[Textausschnitt]
= = =

Gut möglich, dass EZB-Präsident Mario Draghi weitere Stimulationsmassnahmen bekanntgibt. Doch bei einer Zinssenkung, sollte die Schweiz nicht nachziehen, findet Mario Eisenegger von M&G.

Von Mario Eisenegger, Associate Investment Specialist bei M&G Investments, London

Sollte die Europäische Zentralbank (EZB) entweder ihre geldpolitischen Lockerungsmassnahmen ausweiten und/oder ihren negativen Einlagezins weiter senken, so muss sich auch die Schweizerische Nationalbank (SNB) Gedanken machen. Ich bin wahrscheinlich nicht der einzige Schweizer, der sich Sorgen um eine Deflation hierzulande von -1,4 Prozent macht und gleichzeitig die Herausforderung sieht, den Wechselkurs wettbewerbsfähig zu halten.

Seit die SNB im vergangenen Januar die Euro-Untergrenze von 1.20 Franken aufgab, war eine deutliche Aufwertung der als sicherer Hafen geltenden Währung unvermeidlich. Der Euro kostet derzeit 1.10 Franken. Angesichts einer Kaufkraftparität von ungefähr 1.25 Franken ist die Schweizer Währung aber immer noch hoch.

Der wichtigste Handelspartner der Schweiz

Die Folgen sind in vielen Bereich sichtbar, schliesslich ist Europa der wichtigste Handelspartner der Schweiz. Ungefähr die Hälfte der Schweizer Exporte gehen in die Eurozone. Vor dem Hintergrund dieser Abhängigkeit ist die Erwartung offensichtlich, dass die SNB einer potenziellen Senkung der Einlagezinsen durch die EZB folgen und die eh schon negative Rate von -0,75 Prozent für Sichteinlagen von Banken und anderen Teilnehmern am Finanzmarkt kürzen sollte.

In meinen Augen müssen folgende Punkte berücksichtigt werden, da sie eine solche Reaktion der SNB alles andere als sicher machen.

= = =

[Arbeitsauftrag 1]
Beantworten Sie zum Text über die Geldpolitik von EZB und SNB folgende Fragen:
(a) Bei welchem Kurs lag die Euro-Untergrenze, die die SNB im vergangenen Januar aufgab?
(b) Welcher Anteil der Schweizer Exporte geht in die Eurozone?
(c) Wie hoch ist der negative Zins der SNB für Sichteinlagen von Banken?
[Arbeitsauftrag 2] Greifen Sie den Text über die Geldpolitik von EZB und SNB nach seinem letzten Satz auf und setzen Sie ihn fort.
Für die Bearbeitung werden die Einträge nicht benötigt.

= = =

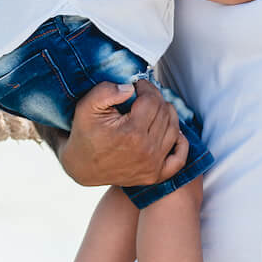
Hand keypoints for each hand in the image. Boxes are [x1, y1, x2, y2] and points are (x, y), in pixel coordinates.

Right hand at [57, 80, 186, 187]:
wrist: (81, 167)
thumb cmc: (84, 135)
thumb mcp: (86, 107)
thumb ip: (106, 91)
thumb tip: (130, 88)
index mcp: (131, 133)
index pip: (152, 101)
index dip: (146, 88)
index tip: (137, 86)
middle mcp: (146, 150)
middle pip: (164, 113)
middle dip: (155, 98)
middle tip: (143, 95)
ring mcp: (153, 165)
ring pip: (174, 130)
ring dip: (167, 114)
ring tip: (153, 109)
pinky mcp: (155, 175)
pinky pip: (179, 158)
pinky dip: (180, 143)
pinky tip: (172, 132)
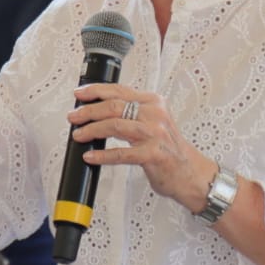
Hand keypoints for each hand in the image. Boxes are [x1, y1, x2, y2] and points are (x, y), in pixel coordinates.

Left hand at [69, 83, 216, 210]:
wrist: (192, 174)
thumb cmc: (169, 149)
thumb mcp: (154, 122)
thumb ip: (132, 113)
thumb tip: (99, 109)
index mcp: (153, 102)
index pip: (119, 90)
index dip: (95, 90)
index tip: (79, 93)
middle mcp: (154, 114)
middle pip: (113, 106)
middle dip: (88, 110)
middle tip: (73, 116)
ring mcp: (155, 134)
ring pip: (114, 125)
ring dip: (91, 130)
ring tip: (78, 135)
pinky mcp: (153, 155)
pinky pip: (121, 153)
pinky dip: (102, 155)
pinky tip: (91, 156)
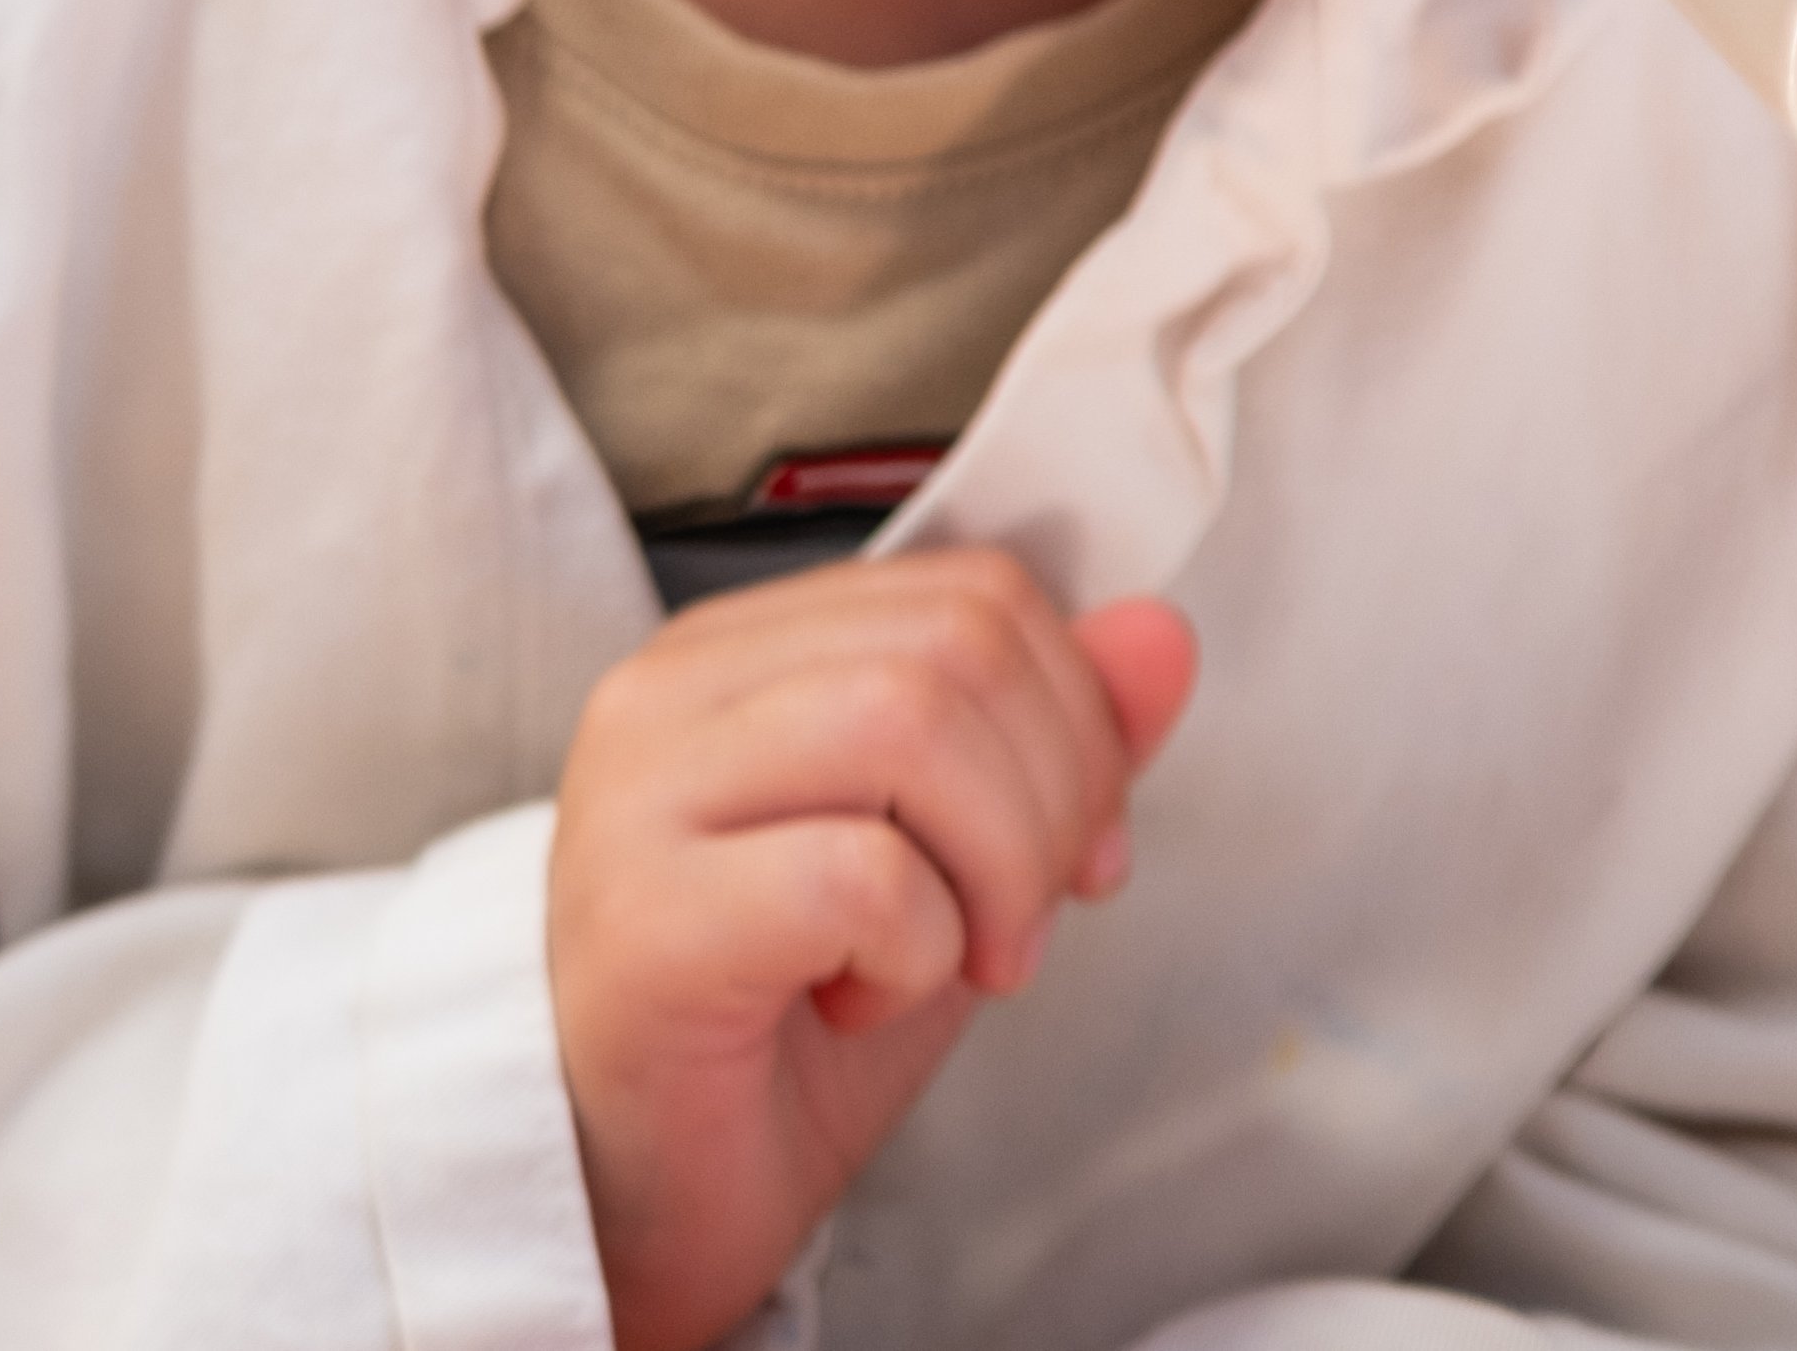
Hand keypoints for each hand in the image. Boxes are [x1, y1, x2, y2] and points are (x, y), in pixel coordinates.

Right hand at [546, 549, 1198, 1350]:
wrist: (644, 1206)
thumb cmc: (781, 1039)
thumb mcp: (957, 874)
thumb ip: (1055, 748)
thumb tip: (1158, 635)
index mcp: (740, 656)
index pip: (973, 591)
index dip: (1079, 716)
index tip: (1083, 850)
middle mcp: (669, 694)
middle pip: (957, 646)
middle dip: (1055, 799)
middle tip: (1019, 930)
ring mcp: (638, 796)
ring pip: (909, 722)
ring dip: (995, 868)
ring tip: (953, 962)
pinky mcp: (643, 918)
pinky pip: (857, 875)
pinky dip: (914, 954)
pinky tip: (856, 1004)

= = =

[Ihre Antwort 1]
(a) 1.20 Franken
(b) Ungefähr die Hälfte
(c) -0,75 Prozent

[Ihre Antwort 2]
Die Schweiz hat in der Vergangenheit mit allzu langen Phasen lockerer Kreditvergabe-Standards erhebliche Probleme bekundet. In der Bankenkrise der 1990er-Jahre beispielsweise erlebten wir eine gemessen an historischen Standards enorme Zunahme der Kreditvergabe, vor allem im Vergleich zur wirtschaftlichen Aktivität.

Viele Regionalbanken von den Zinsen abhängig

Die Schweiz wird von einer Bankenkrise auch deshalb härter getroffen als andere Länder, da der Bankensektor des Landes sehr gross ist: Rund 275 Banken sind rechtlich anerkannt, und der Sektor trägt rund sechs Prozent zum Schweizer Bruttoinlandprodukt (BIP) bei. Rechnet man noch die Versicherungen hinzu, steigt dieser Anteil gar auf zehn Prozent. Wichtig ist ausserdem, dass vor allem die regionalen Banken ausgesprochen stark vom Zinsdifferenz-Geschäft abhängen.

Die SNB hat in ihrem Bericht zur Finanzstabilität wiederholt davor gewarnt, dass Banken mit einem Fokus auf ihrem Heimatmarkt unter Umständen zu wenig Diversifikation und zu viel Zinsrisiko in ihren Bilanzen haben könnten.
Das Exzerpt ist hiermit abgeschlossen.